Указание – Отредактируйте весь материал и замените «y-axis» на «vertical axis», а остальной текст оставьте без изменений. Изображения в ответ не включайте.

Исходные данные –
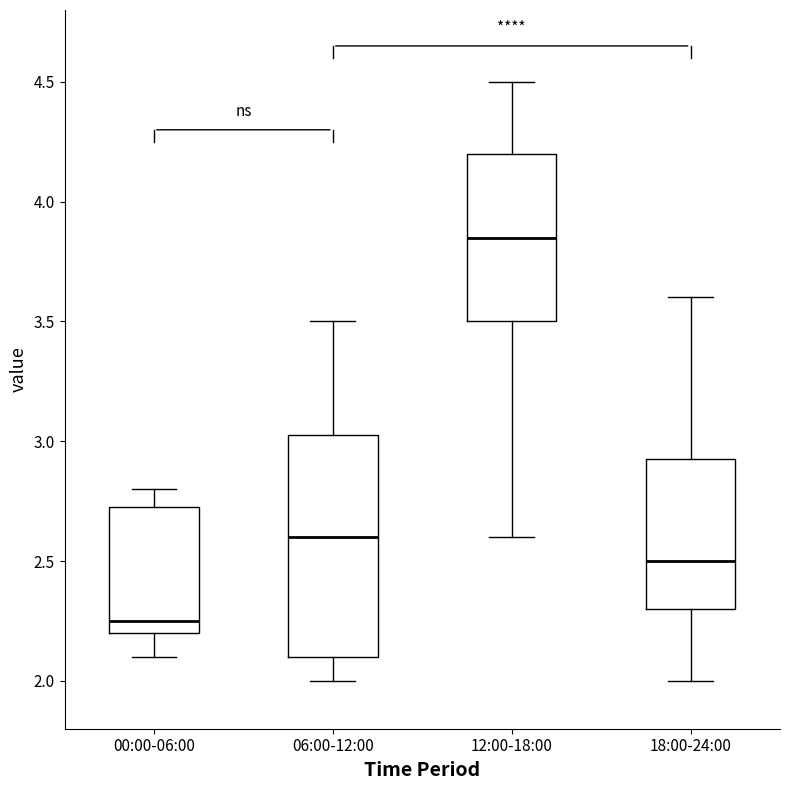

Reading left to right, read every box against the y-axis: the position of its median line, the range the box covers, and the ends of its whiskers. The values are not printed on the chart, so give them approximately, as read against the axis.

00:00-06:00: median 2.25, box 2.20 to 2.75, whiskers 2.10 to 2.80
06:00-12:00: median 2.60, box 2.10 to 3.05, whiskers 2.00 to 3.50
12:00-18:00: median 3.85, box 3.50 to 4.20, whiskers 2.60 to 4.50
18:00-24:00: median 2.50, box 2.30 to 2.95, whiskers 2.00 to 3.60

Письменное решение –
Reading left to right, read every box against the vertical axis: the position of its median line, the range the box covers, and the ends of its whiskers. The values are not printed on the chart, so give them approximately, as read against the axis.

00:00-06:00: median 2.25, box 2.20 to 2.75, whiskers 2.10 to 2.80
06:00-12:00: median 2.60, box 2.10 to 3.05, whiskers 2.00 to 3.50
12:00-18:00: median 3.85, box 3.50 to 4.20, whiskers 2.60 to 4.50
18:00-24:00: median 2.50, box 2.30 to 2.95, whiskers 2.00 to 3.60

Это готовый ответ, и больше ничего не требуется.